## [WORK ORDER]
Below are some entries; state how many of their lines include the word "documents" and give no more than that number.

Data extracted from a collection
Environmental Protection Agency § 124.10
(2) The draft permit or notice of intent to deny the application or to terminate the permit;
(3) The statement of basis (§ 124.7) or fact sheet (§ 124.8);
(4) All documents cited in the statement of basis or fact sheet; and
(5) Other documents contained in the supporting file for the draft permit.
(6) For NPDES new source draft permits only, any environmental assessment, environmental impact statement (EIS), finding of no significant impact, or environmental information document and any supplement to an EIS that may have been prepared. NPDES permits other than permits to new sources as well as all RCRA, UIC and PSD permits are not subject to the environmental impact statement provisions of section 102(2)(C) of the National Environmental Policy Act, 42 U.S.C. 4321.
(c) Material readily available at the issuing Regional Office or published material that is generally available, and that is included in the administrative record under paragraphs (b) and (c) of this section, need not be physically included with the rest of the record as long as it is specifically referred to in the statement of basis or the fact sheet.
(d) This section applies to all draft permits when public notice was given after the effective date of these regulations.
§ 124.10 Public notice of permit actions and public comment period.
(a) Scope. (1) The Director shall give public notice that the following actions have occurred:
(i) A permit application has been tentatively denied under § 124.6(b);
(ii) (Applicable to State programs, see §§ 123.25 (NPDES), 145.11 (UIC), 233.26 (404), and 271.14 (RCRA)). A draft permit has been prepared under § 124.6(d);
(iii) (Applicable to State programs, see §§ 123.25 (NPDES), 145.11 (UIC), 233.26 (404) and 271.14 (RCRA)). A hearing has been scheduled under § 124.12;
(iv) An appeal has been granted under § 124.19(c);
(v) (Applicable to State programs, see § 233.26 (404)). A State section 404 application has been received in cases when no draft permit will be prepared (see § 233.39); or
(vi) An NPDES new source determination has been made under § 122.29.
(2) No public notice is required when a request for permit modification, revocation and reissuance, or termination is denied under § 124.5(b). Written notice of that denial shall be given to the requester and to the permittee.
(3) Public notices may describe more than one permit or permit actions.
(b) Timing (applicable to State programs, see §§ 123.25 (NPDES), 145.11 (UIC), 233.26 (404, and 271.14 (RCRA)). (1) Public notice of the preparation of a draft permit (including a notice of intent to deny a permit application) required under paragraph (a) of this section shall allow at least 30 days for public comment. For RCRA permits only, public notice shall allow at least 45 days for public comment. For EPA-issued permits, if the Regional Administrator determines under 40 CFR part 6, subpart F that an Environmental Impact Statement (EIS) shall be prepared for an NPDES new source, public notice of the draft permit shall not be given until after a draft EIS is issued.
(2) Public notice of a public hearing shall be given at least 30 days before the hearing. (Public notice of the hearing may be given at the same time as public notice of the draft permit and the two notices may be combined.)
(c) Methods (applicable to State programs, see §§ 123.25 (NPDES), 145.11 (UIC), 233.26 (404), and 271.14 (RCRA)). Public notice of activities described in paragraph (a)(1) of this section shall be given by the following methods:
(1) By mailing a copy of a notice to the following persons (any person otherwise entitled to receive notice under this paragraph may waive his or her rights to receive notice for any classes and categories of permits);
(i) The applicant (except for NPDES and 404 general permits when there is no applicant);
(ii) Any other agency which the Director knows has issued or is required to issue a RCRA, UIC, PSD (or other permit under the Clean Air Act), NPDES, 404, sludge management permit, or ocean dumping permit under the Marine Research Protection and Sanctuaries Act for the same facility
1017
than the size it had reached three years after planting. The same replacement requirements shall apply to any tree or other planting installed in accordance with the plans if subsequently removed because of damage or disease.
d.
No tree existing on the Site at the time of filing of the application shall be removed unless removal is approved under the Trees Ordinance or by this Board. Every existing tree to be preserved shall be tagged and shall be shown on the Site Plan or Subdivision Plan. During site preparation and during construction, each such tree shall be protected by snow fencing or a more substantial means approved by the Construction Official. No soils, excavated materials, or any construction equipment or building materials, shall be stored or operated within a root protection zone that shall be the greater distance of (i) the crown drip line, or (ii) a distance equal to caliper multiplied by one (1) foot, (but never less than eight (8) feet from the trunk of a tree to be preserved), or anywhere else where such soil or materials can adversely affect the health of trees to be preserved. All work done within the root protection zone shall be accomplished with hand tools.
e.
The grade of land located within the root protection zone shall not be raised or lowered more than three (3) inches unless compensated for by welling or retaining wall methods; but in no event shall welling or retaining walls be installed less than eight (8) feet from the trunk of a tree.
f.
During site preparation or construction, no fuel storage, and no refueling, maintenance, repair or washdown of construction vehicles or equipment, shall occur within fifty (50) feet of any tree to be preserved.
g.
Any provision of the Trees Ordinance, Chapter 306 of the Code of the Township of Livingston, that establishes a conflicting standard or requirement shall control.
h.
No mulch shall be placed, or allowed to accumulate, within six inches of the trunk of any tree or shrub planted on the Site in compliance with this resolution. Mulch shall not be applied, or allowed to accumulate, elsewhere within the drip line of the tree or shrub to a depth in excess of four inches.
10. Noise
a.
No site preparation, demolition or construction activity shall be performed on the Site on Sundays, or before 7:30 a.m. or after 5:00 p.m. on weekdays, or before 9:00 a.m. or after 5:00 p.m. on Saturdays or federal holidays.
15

## [ANSWER SECTION]
2